Filmmaker Amy Berg does a masterful job of documenting this excruciating topic. It’s clear from reading interviews with her that this documentary was difficult for her to make, but she felt the story had to be brought to light. Berg talked to O’Grady as well as to the victims and parents of victims in a series of interviews that are at times painful to watch. She also interviewed one courageous priest who dared to disagree with his superiors and travels far and wide in his efforts to shed light on this prevalent problem and bring healing to victims.

Most shocking of all is the footage of Cardinal Roger Mahony testifying about the O’Grady scandal. Mahony is accused of knowing that O’Grady was a pedophile as early as l984, when he was his bishop, but promised police he would be removed from contact with any children. Instead, O’Grady was reassigned to a parish 50 miles away. Shortly after that, Mahony was promoted to archbishop of Los Angeles, the largest Catholic diocese in the country.

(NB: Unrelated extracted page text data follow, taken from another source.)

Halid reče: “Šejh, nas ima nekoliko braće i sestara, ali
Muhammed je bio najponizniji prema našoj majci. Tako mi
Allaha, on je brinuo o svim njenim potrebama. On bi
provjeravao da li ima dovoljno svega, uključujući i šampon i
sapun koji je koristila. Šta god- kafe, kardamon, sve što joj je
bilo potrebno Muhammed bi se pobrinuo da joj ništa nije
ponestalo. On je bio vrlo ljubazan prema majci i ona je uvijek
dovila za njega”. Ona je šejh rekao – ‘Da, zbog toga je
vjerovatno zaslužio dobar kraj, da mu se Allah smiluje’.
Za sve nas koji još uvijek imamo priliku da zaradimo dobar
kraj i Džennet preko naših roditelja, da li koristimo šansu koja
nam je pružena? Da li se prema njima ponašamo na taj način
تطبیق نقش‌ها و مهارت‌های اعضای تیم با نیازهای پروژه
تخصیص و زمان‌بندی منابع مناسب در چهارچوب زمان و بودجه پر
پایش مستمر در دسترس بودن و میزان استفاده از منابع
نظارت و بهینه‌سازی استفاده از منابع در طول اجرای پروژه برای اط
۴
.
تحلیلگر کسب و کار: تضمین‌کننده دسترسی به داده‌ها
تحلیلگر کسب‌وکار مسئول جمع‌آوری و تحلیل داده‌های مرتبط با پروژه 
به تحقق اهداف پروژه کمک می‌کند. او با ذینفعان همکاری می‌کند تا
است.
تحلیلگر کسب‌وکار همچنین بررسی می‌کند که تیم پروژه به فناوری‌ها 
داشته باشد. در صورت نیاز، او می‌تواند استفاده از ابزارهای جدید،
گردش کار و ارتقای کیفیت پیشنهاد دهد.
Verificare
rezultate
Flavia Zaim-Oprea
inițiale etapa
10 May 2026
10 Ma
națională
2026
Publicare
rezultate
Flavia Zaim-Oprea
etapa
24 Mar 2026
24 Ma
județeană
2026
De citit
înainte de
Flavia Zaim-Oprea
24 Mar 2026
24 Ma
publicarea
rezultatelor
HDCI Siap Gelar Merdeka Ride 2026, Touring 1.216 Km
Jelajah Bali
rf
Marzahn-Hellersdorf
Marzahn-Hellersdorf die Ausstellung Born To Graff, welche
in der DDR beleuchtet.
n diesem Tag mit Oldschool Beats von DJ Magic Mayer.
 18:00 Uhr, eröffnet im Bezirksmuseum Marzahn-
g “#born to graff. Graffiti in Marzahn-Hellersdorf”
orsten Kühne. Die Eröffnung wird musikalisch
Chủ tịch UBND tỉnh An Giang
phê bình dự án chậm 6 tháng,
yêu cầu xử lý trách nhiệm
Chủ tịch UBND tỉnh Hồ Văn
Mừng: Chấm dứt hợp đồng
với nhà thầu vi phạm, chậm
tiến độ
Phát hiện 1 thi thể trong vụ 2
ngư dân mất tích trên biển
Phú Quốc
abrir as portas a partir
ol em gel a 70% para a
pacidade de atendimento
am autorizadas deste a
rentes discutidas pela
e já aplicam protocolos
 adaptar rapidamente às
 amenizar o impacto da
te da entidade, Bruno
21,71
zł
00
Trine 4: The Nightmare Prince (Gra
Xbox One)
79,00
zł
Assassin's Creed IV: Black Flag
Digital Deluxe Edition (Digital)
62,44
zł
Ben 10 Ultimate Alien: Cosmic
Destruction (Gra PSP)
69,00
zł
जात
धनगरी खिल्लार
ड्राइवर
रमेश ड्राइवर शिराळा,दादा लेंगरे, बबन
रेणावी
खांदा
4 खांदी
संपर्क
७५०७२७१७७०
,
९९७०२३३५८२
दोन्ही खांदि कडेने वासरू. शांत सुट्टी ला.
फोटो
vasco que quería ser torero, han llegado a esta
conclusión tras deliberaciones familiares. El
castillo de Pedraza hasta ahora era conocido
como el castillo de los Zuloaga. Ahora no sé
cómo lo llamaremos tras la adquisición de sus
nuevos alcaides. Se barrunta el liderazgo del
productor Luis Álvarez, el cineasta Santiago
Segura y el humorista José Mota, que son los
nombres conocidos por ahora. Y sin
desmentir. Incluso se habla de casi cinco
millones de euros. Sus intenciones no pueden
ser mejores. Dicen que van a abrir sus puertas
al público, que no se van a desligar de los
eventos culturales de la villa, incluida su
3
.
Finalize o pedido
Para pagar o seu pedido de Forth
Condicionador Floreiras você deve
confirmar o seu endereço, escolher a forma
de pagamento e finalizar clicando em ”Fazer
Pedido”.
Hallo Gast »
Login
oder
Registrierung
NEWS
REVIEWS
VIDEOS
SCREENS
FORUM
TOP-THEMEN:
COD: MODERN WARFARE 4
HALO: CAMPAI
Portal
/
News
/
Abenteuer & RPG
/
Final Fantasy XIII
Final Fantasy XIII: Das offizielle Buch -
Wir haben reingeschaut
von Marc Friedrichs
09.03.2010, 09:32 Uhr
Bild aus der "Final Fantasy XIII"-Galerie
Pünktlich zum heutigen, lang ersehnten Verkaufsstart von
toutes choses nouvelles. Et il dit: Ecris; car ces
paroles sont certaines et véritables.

In the film, O’Grady states that “Mahony was very supportive and very compassionate and another situation was smoothly handled.” Mahoney denies ever knowing that O¹Grady was a pedophile.

Cardinal Mahony, the most important figure in the Catholic hierarchy in the US today, does not exhibit the kind of truthfulness or compassion one would expect from a high religious authority; instead, visibly shaken, he continued to cover up O’Grady’s crimes, giving inconsistent answers and stonewalling the attorneys representing the victims. (More significant still is the fact that Mahony is now the focus of ongoing investigations in a number of other similar cases.)

As someone who was abused by a Catholic priest, I know that for this problem to be healed, the truth must be told, no matter how soul-wrenching it may be. The Catholic Church has to remember that its primary responsibility is to the congregation—it’s nothing without its members—and the members, as well as the rest of the world, deserve to know the truth. I applaud the courage of all those who were willing to participate in this documentary and lend their faces and voices to this crucial issue.

I urge you to see this powerful and revealing film.